Passage:
##############################
Im not real familiar with abs............


----------



## VW_Stalker_07 (Mar 26, 2007)

*Re: MK4 1.8T Brake Pedal Pulsating (83mk2scirocco)*


_Quote, originally posted by *83mk2scirocco* »_Im not real familiar with abs............

x2... guess I'll take it to the dealer


----------



## 83mk2scirocco (Nov 13, 2008)

*Re: MK4 1.8T Brake Pedal Pulsating (VW_Stalker_07)*

Ouch um gotta do what ya gotta do....... sorry I couldnt help............post what they do Im interested to hear the end result..............


----------



## j0shkop (Apr 3, 2013)

I'm having a similar problem. When I drive at low speeds (first and reverse) I hear a grinding/vibrating sound but it goes away when I get to higher speeds usually. The wire the goes from the positive battery terminal to the abs/traction control modual that's on top of the battery. I originally thought this was the problem and I fixed it but I still have the issue. I am sure it's from the abs system but I have no lights. I'm thinking it might be the sensor because there is a ton of grease from my axle. I've heard rumors that if the wire gets damaged it can cause the moduals to burn up (hoping this didn't happen) but I'm unsure. If someone could help me I'd appreciate it.


----------
##############################
Dataset excerpts:
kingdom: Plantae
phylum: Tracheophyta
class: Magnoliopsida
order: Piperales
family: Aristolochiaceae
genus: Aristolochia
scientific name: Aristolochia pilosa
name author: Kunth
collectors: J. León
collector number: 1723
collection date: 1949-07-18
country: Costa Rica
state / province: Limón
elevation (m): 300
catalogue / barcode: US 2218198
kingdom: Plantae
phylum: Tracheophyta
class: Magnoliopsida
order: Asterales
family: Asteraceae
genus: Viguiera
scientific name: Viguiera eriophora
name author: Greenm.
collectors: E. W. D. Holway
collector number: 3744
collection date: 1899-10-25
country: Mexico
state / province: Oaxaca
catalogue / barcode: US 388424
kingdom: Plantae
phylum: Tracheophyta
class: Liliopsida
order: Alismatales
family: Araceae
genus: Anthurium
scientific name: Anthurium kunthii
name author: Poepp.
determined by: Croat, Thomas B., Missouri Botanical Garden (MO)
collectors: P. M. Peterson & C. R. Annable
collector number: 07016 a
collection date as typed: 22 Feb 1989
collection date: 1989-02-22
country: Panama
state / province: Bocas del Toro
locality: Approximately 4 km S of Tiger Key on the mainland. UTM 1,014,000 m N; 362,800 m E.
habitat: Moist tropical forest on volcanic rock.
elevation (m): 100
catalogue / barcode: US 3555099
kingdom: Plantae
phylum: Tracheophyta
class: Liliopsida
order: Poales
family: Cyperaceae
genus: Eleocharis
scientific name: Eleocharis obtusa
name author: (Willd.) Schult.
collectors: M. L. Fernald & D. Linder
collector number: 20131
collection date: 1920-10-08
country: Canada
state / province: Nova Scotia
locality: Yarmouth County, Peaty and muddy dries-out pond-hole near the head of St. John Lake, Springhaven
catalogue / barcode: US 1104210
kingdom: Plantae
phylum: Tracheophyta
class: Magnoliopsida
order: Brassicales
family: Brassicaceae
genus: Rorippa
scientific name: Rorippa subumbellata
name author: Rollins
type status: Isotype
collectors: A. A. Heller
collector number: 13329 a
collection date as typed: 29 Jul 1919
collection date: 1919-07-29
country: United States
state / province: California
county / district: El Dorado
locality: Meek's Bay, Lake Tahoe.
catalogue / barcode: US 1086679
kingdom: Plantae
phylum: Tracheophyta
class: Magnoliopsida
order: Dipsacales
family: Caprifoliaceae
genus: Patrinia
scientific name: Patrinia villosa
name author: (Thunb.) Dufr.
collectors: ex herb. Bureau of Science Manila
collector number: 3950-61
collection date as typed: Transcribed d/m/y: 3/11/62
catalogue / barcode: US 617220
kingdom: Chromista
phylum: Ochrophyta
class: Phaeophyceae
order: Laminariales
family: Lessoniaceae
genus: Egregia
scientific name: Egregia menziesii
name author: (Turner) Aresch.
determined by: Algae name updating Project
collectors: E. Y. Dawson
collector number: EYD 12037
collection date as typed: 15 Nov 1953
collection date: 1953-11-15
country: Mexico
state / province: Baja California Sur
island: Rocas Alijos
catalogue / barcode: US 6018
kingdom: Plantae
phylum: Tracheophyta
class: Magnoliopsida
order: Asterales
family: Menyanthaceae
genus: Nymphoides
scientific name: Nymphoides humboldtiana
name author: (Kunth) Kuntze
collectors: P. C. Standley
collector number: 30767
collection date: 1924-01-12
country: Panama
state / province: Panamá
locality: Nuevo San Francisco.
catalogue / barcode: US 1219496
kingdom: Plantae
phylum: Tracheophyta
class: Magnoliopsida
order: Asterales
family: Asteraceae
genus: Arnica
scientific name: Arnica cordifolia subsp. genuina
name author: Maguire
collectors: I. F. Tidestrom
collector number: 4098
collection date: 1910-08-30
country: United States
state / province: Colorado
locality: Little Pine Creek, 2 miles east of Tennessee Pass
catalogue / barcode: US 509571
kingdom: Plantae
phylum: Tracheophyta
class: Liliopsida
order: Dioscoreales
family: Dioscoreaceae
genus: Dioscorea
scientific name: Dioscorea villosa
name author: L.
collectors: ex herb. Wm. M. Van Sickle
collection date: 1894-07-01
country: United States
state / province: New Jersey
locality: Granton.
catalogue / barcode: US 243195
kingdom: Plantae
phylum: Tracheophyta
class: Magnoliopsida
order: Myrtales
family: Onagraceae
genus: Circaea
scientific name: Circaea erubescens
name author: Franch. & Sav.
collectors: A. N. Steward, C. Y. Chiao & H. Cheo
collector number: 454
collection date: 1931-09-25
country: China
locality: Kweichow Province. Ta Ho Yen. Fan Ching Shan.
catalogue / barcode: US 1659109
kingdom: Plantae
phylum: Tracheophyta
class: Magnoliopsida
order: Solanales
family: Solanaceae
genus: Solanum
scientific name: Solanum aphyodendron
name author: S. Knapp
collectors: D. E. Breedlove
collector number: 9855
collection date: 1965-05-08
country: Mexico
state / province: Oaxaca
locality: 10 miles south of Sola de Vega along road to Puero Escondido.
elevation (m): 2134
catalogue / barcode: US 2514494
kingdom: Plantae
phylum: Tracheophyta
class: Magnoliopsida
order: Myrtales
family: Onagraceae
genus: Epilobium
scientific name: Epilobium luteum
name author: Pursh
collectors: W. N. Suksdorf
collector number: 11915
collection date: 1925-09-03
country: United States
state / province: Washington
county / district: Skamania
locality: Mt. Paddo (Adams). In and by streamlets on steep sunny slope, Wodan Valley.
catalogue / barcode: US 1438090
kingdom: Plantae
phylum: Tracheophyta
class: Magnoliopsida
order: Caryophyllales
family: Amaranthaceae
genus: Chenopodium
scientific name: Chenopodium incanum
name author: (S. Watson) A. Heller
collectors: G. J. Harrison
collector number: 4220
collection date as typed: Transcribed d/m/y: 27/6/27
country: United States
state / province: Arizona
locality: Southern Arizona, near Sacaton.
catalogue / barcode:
##############################
Stated task 1:
Transcribe the portion of the forum thread from "x2... guess I'll" up to and including "the end result..............".
Stated task 2:
Render this sentence from the forum thread in Spanish: "When I drive at low speeds (first and reverse) I hear a grinding/vibrating sound but it goes away when I get to higher speeds usually."

Full response 1:
x2... guess I'll take it to the dealer


----------



## 83mk2scirocco (Nov 13, 2008)

*Re: MK4 1.8T Brake Pedal Pulsating (VW_Stalker_07)*

Ouch um gotta do what ya gotta do....... sorry I couldnt help............post what they do Im interested to hear the end result..............

Full response 2:
Cuando conduzco a baja velocidad (en primera y en reversa) oigo un ruido de chirrido/vibración, pero normalmente desaparece cuando alcanzo velocidades más altas.